_The task_
Copy out exactly the stretch of the listing below that begins at the line containing "8: (466, 99, 1.72)" and ends at the line containing "28: (313, 28, 19.26)", and copy nothing outside it.

▼

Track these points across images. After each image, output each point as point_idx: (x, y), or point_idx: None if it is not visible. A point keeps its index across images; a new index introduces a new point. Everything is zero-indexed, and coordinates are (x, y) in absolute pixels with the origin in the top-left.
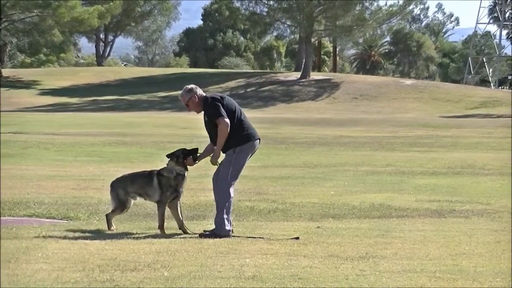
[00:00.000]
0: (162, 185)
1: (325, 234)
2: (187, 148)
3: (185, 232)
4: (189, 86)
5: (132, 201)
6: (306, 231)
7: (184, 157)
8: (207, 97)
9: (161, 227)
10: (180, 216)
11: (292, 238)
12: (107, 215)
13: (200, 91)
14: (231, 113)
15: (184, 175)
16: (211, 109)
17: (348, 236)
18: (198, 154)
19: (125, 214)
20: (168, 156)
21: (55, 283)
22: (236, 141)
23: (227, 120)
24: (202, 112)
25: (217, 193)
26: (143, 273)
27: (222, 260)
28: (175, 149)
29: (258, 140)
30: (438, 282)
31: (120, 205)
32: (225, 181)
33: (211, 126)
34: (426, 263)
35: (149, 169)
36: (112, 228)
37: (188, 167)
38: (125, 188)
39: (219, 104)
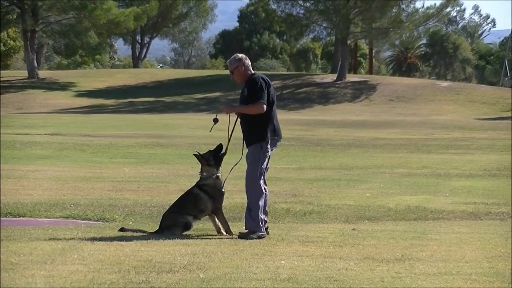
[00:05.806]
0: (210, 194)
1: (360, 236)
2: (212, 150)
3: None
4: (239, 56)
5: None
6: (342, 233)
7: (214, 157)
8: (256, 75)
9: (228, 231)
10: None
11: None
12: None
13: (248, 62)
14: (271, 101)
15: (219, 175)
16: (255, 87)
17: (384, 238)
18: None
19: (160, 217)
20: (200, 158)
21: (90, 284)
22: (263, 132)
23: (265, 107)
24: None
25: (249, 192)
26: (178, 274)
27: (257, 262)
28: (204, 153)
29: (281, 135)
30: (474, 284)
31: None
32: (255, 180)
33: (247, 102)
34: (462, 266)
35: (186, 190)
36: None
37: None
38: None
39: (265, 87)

▲
▼

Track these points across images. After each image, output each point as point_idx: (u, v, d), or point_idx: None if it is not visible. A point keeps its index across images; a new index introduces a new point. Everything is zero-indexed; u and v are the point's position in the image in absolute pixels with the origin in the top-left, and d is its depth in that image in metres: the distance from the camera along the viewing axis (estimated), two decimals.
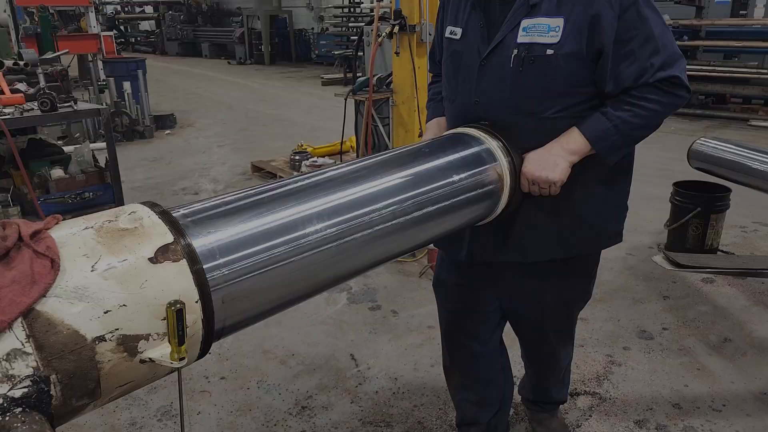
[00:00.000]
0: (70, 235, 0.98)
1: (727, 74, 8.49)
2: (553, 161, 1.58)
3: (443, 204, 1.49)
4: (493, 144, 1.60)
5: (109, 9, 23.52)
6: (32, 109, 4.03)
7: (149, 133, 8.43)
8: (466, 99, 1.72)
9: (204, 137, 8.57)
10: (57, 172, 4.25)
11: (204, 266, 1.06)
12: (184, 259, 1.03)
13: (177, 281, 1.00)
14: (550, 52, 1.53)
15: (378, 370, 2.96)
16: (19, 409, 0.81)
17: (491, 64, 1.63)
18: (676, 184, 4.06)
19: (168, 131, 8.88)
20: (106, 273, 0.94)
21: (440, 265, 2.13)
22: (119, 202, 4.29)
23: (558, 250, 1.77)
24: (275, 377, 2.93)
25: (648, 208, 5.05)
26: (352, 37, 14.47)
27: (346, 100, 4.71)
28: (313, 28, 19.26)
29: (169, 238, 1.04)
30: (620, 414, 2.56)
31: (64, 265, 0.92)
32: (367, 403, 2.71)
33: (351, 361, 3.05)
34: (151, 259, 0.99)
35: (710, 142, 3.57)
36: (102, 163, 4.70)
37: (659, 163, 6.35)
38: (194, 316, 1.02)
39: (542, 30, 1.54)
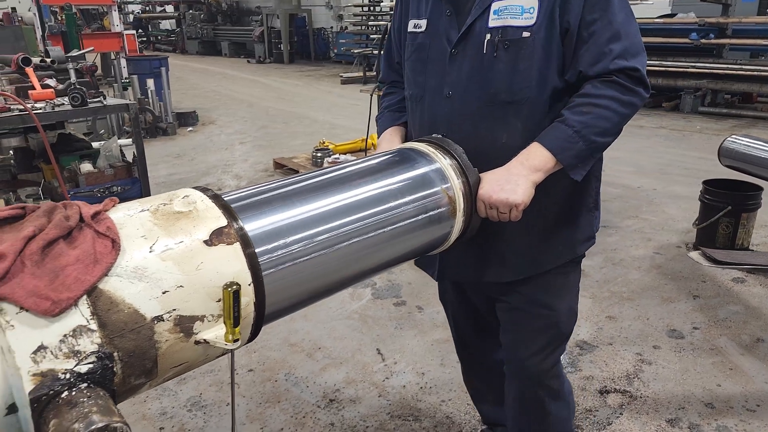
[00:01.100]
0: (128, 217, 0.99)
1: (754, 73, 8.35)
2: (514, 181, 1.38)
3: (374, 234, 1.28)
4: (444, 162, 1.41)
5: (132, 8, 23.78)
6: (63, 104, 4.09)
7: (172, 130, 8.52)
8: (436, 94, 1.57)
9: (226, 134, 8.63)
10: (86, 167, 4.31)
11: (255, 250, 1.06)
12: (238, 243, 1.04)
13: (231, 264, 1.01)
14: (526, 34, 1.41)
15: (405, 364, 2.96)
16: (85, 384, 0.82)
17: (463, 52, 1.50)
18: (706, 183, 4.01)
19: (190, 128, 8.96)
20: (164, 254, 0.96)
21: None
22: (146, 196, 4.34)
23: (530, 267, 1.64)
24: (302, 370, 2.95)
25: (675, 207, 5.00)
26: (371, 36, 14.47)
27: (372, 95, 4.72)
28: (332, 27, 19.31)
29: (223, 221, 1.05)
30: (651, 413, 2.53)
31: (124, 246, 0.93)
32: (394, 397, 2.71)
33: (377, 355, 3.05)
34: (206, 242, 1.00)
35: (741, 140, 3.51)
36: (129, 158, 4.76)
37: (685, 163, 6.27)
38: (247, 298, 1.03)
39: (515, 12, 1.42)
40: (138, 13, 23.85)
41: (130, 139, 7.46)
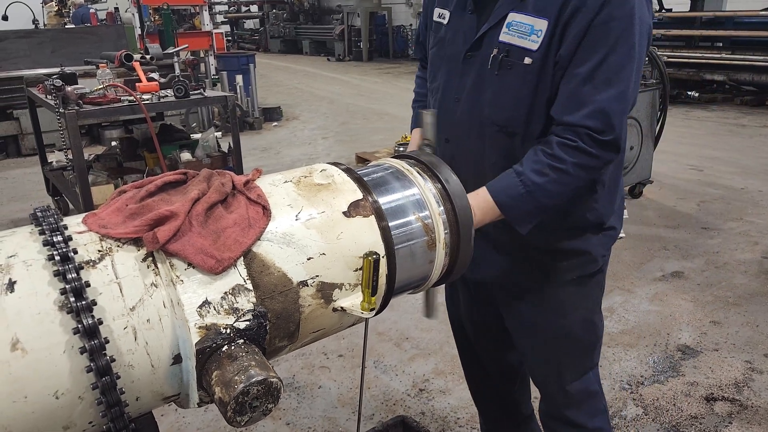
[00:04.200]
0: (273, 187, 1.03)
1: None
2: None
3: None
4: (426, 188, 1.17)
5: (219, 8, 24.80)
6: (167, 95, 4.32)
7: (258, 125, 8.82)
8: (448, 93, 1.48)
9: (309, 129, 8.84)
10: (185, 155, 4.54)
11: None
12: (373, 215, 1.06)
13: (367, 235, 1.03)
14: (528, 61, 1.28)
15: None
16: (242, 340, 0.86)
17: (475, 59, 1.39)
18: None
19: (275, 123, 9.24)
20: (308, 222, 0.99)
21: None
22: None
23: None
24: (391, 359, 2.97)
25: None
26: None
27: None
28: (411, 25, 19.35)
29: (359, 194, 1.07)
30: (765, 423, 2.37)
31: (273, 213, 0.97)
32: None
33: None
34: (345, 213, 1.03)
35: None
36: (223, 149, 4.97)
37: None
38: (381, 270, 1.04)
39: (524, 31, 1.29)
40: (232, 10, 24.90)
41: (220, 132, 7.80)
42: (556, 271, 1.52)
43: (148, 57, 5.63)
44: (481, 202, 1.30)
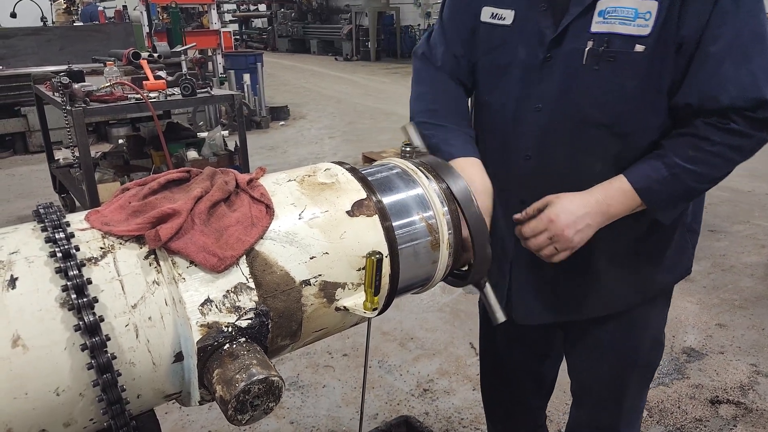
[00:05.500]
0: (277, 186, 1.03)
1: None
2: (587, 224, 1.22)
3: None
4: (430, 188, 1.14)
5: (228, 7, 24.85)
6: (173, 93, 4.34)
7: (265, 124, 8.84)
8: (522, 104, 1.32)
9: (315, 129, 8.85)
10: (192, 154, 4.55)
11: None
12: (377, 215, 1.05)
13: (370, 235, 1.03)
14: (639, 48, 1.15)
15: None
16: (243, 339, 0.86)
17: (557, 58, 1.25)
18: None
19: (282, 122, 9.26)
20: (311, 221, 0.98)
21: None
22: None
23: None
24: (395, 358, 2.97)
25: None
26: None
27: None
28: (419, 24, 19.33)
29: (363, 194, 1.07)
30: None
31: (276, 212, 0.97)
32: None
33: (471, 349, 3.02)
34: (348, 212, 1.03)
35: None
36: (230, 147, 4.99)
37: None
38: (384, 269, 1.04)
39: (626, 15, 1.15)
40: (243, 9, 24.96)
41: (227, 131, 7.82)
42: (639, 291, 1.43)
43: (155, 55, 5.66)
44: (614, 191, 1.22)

▲

_Problem solution_
8: (466, 99, 1.72)
9: (204, 137, 8.57)
10: (57, 172, 4.25)
11: (204, 266, 1.06)
12: (184, 259, 1.03)
13: (177, 281, 1.00)
14: (550, 52, 1.53)
15: (378, 370, 2.96)
16: (19, 409, 0.81)
17: (491, 64, 1.63)
18: (676, 184, 4.06)
19: (168, 131, 8.88)
20: (106, 273, 0.94)
21: (440, 265, 2.13)
22: (119, 202, 4.29)
23: (558, 250, 1.77)
24: (275, 377, 2.93)
25: (648, 208, 5.05)
26: (352, 37, 14.47)
27: (346, 100, 4.71)
28: (313, 28, 19.26)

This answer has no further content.